程惜还是目光炯炯地看着他,肃修言知道自己要是不让她看,今晚估计是别想安生了,就坐起身,抬手解开了自己的衣服。
他的黑衣里面还有白色的中衣,程惜颇有兴致地看他一层层脱着衣服,看得肃修言眼角都微抽了抽。
他的肤色还跟现实里没有什么区别,胸前也没有什么多余的遭受虐待的痕迹,不过他胸前那个手术留下的浅浅白色疤痕却还在。
程惜抬手轻摸了上去,感受那一点很细微的凸痕。
哪怕是陈年的伤疤,也依然比别的地方的肌肤敏感,特别又是在胸口这样敏感的位置。
程惜摸了几下,就听到肃修言的气息变得有些不均匀起来,她抬眼看了看他,看到他微侧过的脸,眼角微垂,下颌有些紧绷。
程惜不知怎么就想起来那句“灯下看美人”,然后她就……低头用舌尖在那处伤疤上轻舔了一下。
作者有话要说: 小剧场
程惜:来,脱光了给你做个检查。
肃二:……手放上来可以,舌头拿开。
程惜:别那么小气嘛,舔一下又不会少两肉。
肃二:呸!
第43章 每个人的内心戏都很多,不是吗?(2)
她的脖子再次被快到避不开的手掐住了, 她没感觉到自己的呼吸被压迫,却能感觉到他的呼吸急促,压低了的声音里有些气急败坏:“你是不是觉得, 我不会失控?”
这个“失控”不用问, 也知道指得是什么。
程惜颇有些坏心眼地将身体又前倾了一些,用手勾住他的手臂, 顺着他□□的肌肤,缓慢地向上摸去:“哪里,我觉得你的自控能力,实在是太好了点。”
肃修言深吸了口气强迫自己冷静, 毕竟男人的反应都来得很快也很猛烈, 而身前这个女人还在不停火上浇油。
最后还是外面的韩七重重咳嗽了两声, 提醒他们屋里的门板不但很薄, 而且还一点都不隔音。
肃修言再次深吸了口气,松开握着她脖子的手,拉上自己的衣服,翻身躺下, 留给她一个背影:“别闹, 睡了。”
程惜也没真想给韩七老先生造成困扰,闷声偷笑着贴着他躺下来, 顺手搂住他的腰。
他的身体略微紧绷了下, 却没有将她的手移开。
程惜满意地在他背上找了个好位置窝起来,抱着他美滋滋地说了声:“小哥哥,晚安。”
这里夜间还是挺冷的,但程惜有大号人肉抱枕取暖,睡得还是很安稳。
只是她这一夜的梦,实在也太乱了些, 她好像是陷入到了另一段人生中,又好像自己变成了另外一个人。
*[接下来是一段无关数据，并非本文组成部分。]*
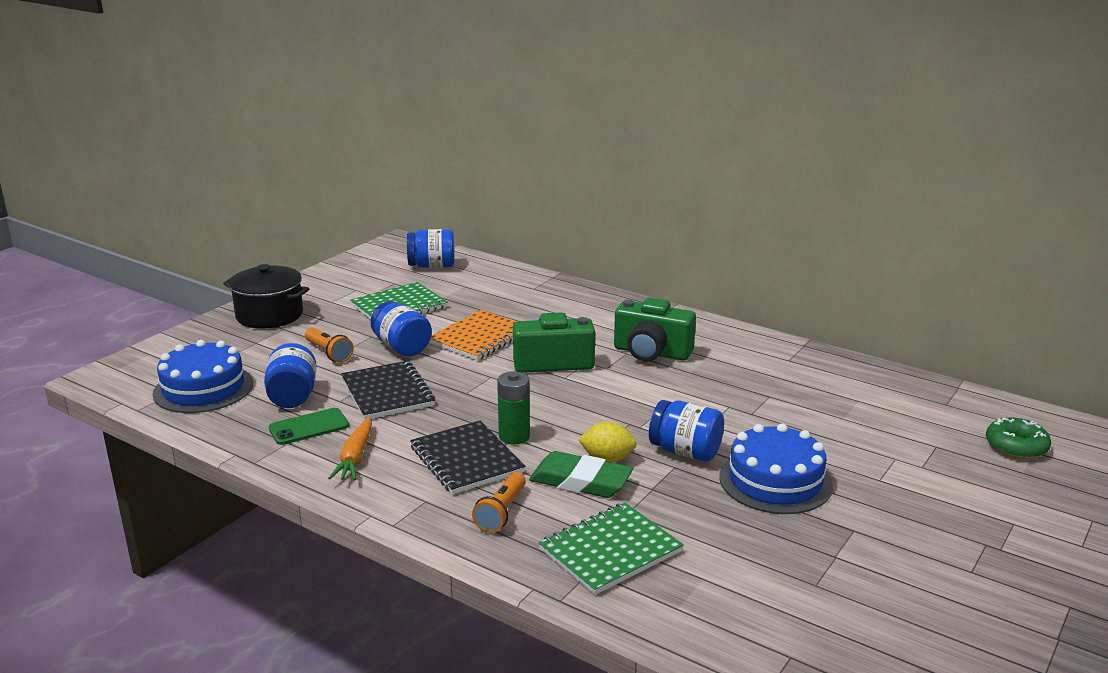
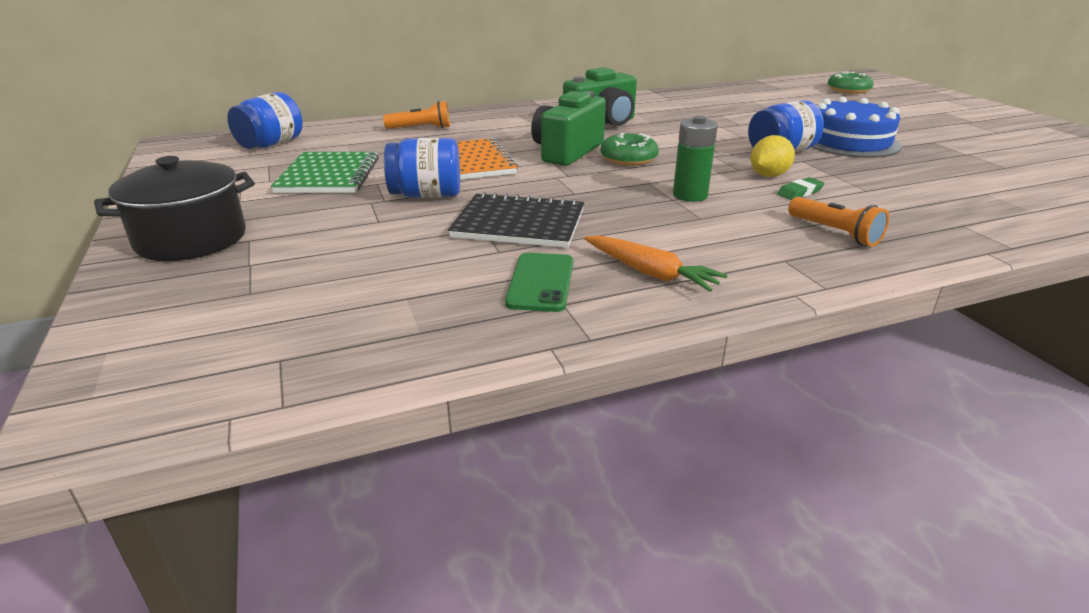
camera: 55 degrees left, 5 degrees up
blue cake [153,340,253,413] -> none
blue jar [264,343,317,408] -> none
orange flashlight [305,328,354,363] -> orange flashlight moved to [383,101,450,129]
black notebook [410,421,525,494] -> none
green eraser [529,451,633,498] -> green eraser [777,177,824,200], size x0.48
green notebook [538,503,684,595] -> none
none -> green donut [600,133,659,166]

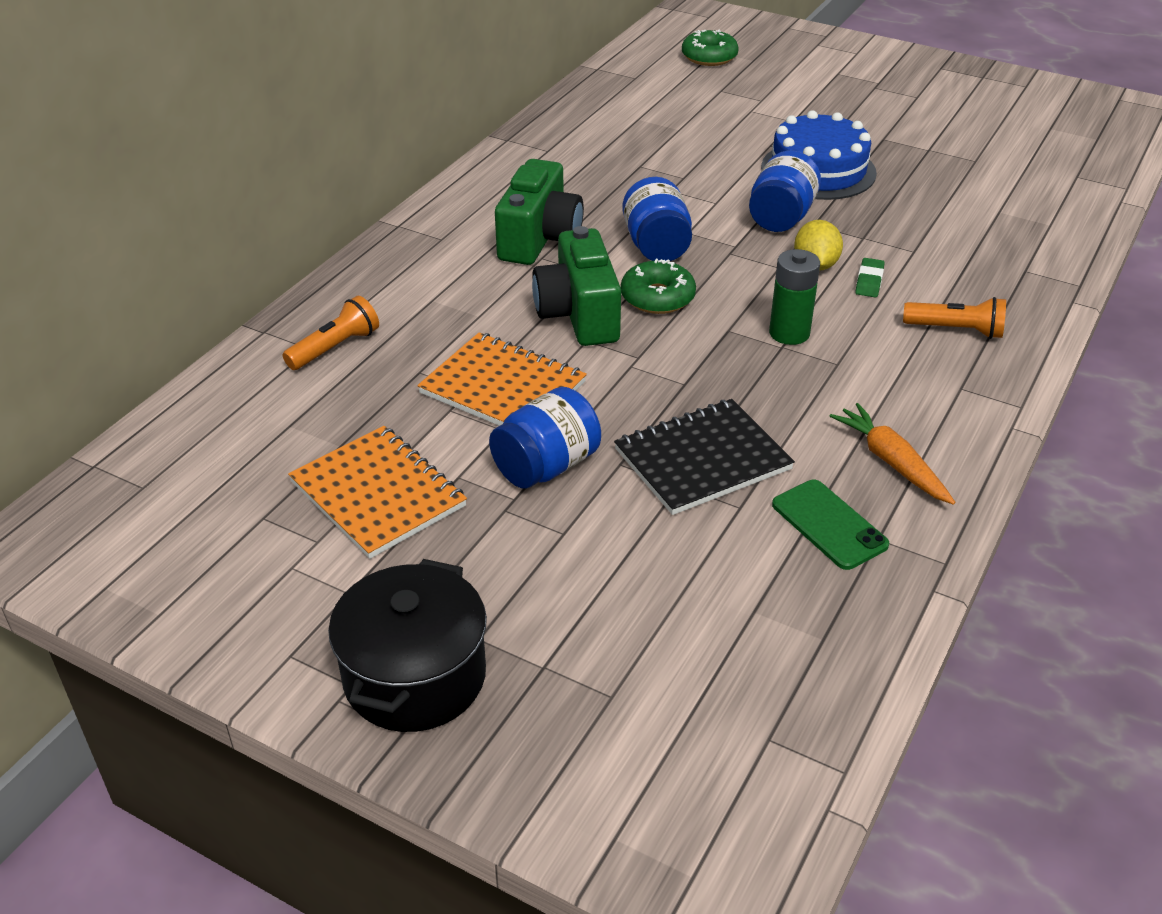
camera: 40 degrees left, 10 degrees up
blue jar [227,92,303,149] -> blue jar moved to [622,177,692,261]
green notebook [270,151,379,193] -> orange notebook [288,426,467,559]
orange carrot [584,235,728,292] -> orange carrot turned 120 degrees counterclockwise [830,403,955,505]

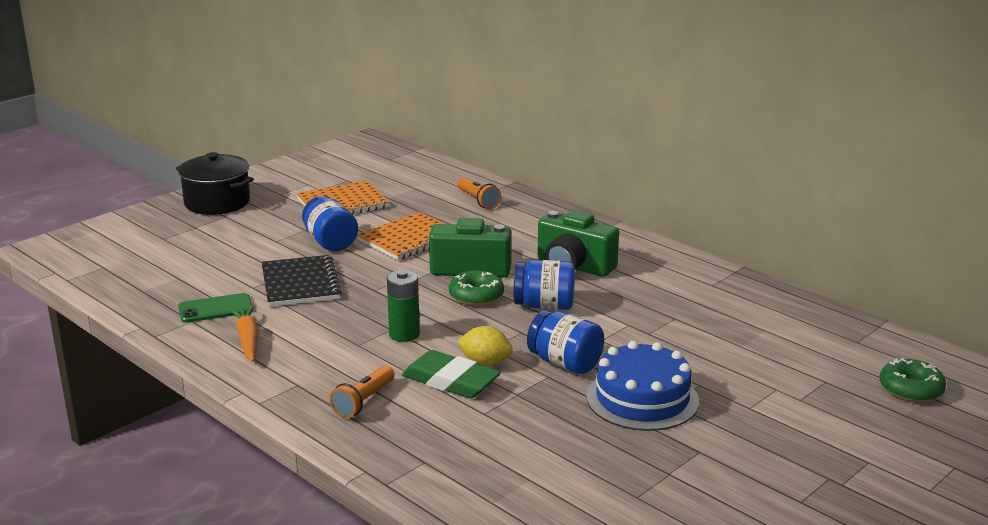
camera: 105 degrees right, 15 degrees down
orange carrot [830,403,955,505] -> orange carrot turned 90 degrees counterclockwise [229,305,259,362]
green eraser [855,258,885,297] -> green eraser [401,350,501,398], size x2.08

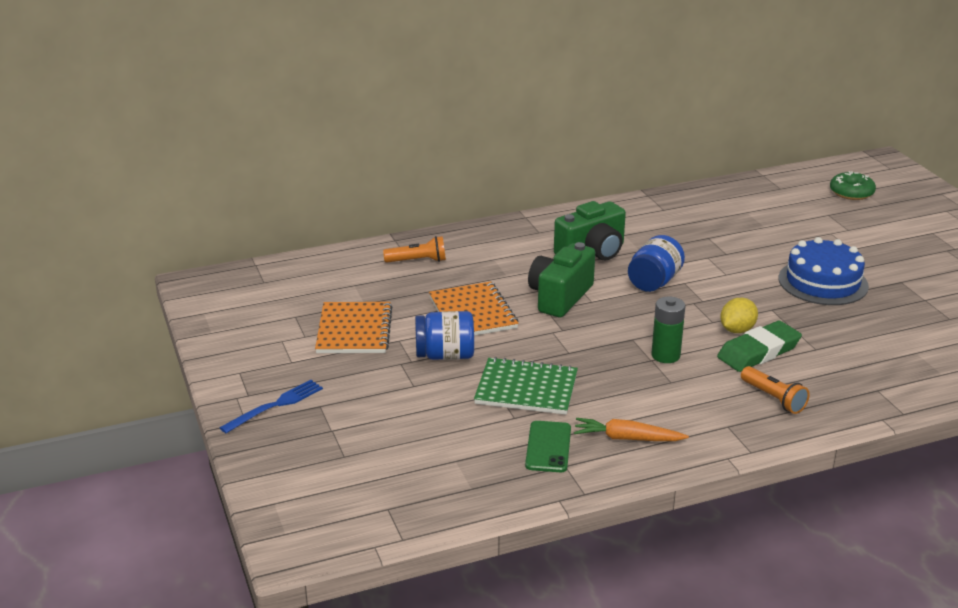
camera: 65 degrees left, 5 degrees up
black pot [176,152,254,215] -> blue fork [220,380,323,433]
black notebook [261,255,342,307] -> green notebook [474,357,578,415]
green donut [449,270,504,306] -> none
blue jar [527,310,604,374] -> none

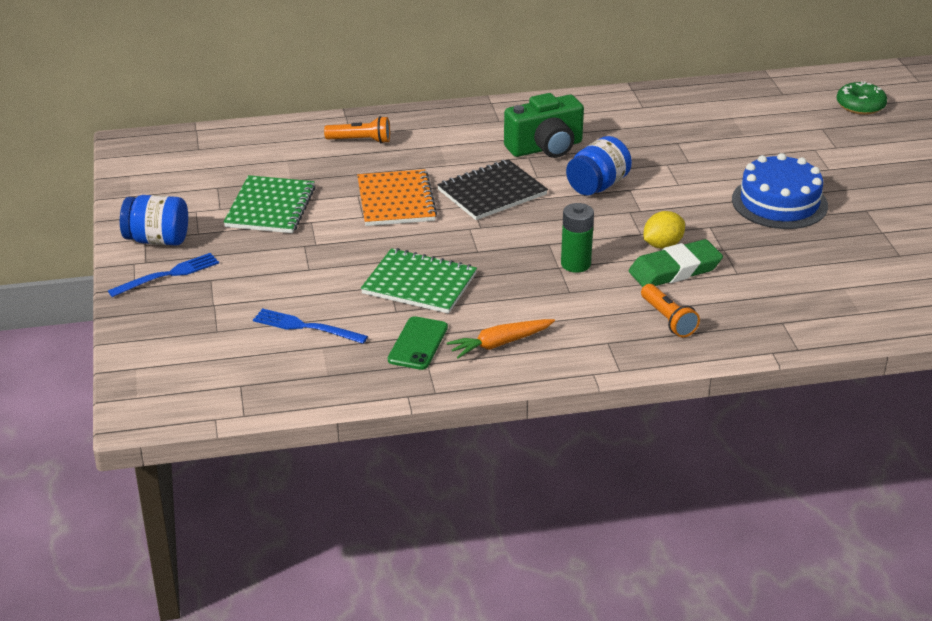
camera: 10 degrees right, 5 degrees up
orange notebook [315,302,393,353] -> green notebook [223,175,316,233]
blue jar [415,311,474,360] -> blue jar moved to [120,195,188,246]
green camera [528,242,595,317] -> black notebook [437,159,548,220]
orange carrot [574,418,689,441] -> orange carrot turned 45 degrees counterclockwise [446,319,555,358]
none -> blue fork [253,308,368,344]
在这个梦里,她从小时候起,就和哥哥一起跟随隐居的父母学习医术。
后来父母被仇家杀害,她在九岁时第一次下山,跟随哥哥一起投靠神越山庄,然后在这里,她遇到了独自在偏僻庭院里练剑的黑衣少年。
她以为这个少年也是跟自己一样,是因为不再有父母可以依靠,所以前来投靠肃庄主。
因为她在这里遇到他了几次,他总是一个人,身旁既没有亲人,也没有朋友。
她在旁边看他练剑,虽然并没有什么花哨的招式,但却利落又好看,看得出以后能成为一个少年剑客的风采。
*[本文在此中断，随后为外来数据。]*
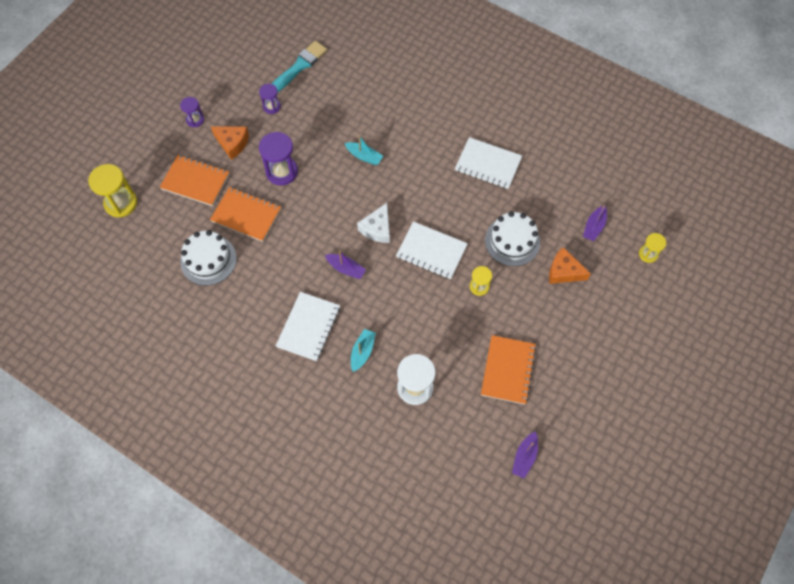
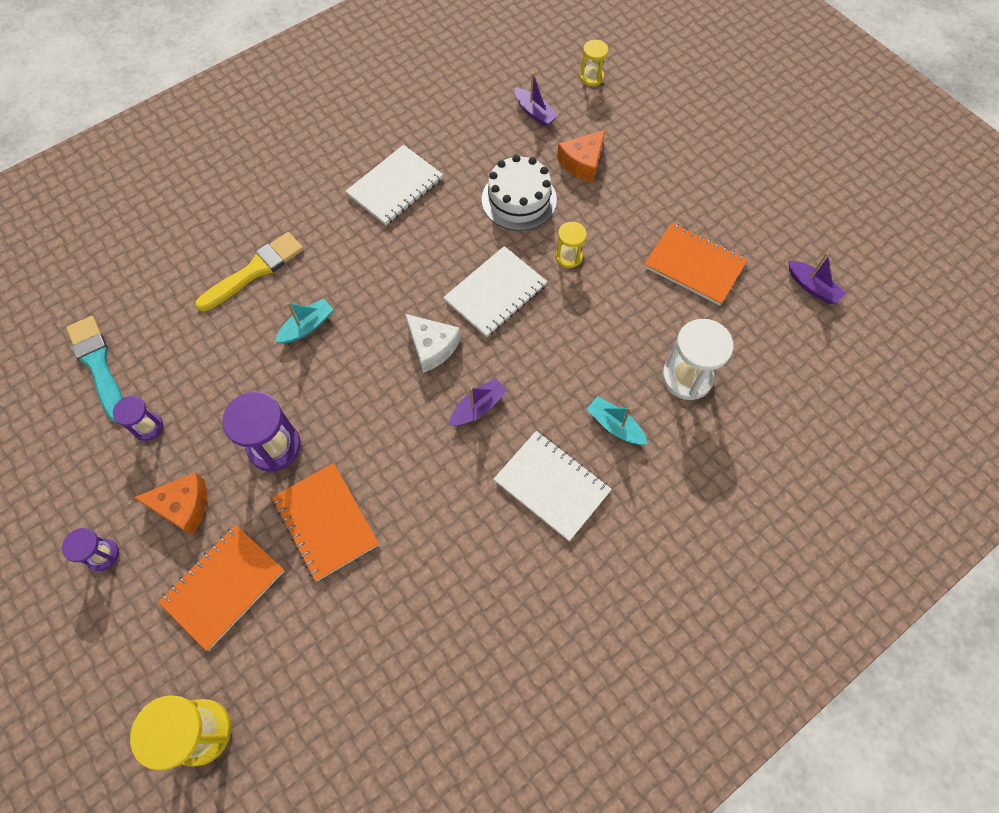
camera: 70 degrees left, 0 degrees up
white cake [180,230,237,286] -> none
orange notebook [210,187,281,242] -> orange notebook turned 75 degrees counterclockwise [272,463,379,581]
orange cheese [211,126,249,160] -> orange cheese turned 45 degrees clockwise [133,472,207,536]
none -> yellow brush [195,232,304,312]

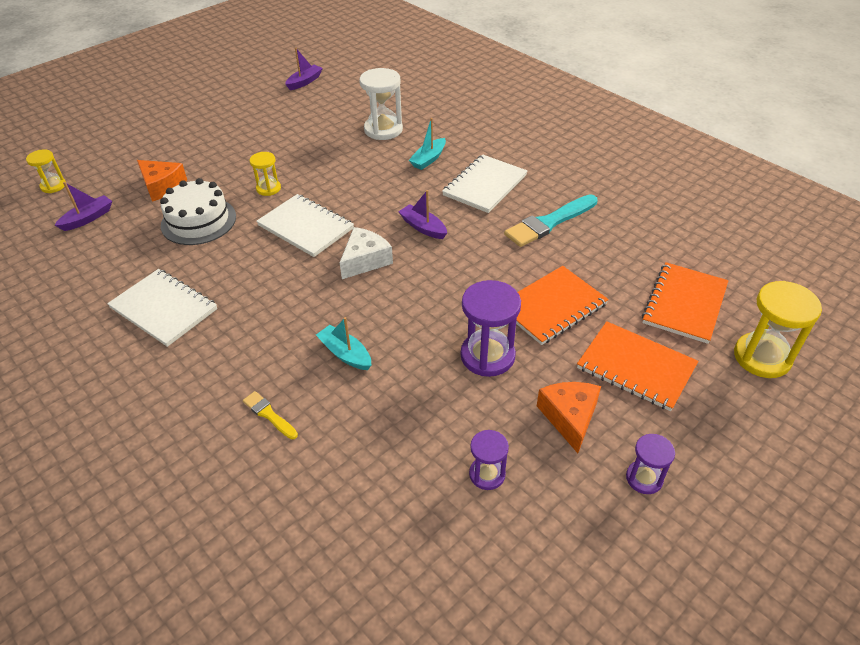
camera: 95 degrees left, 20 degrees down
turquoise brush [66,316,123,423] -> turquoise brush moved to [504,194,598,247]
yellow brush [195,232,304,312] -> yellow brush [243,391,298,439], size x0.51
orange notebook [644,223,747,305] -> orange notebook moved to [642,262,729,344]

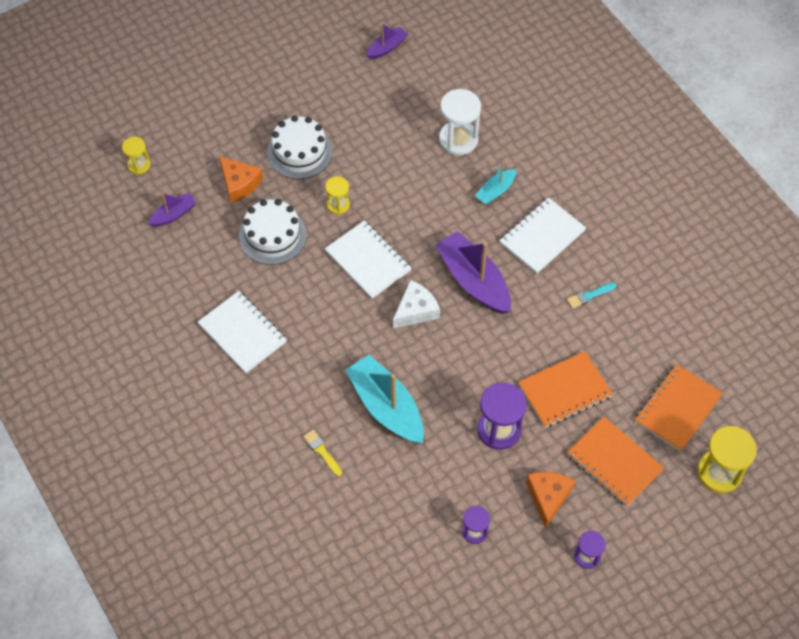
camera: 10 degrees right, 15 degrees up
turquoise boat [316,317,372,370] -> turquoise boat [345,355,424,443], size x1.92
purple boat [398,190,447,239] -> purple boat [435,231,511,314], size x1.92
turquoise brush [504,194,598,247] -> turquoise brush [567,282,617,308], size x0.51
none -> white cake [267,115,332,179]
她也渐渐跟这个沉默寡言的少年搭上了话,喊他小哥哥,跟他说了很多乱七八糟的话。
对父母和山上生活的思念,对哥哥的心疼,还有对这个神越山庄还有巨大的江湖的困惑。
不管她说了些什么,少年总是一边练剑一边听她胡说,间或会答上那么一两句,表明他一直都在认真听着。
有天,她终于说自己的事说得烦了,就问他为何苦练剑法,难道有什么远大的抱负?
少年沉默了许久,才回答她:“人总要有些本事,才能派得上用场。”
她听了这句话,更加坚信这个少年也和她一样,是寄人篱下的孤儿,为了让自己更加有用一点好报答恩公,才如此努力。
直到后来有一天,她没能在那个庭院里找到他,又听说山庄里那个娇生惯养的二少爷染上了风寒。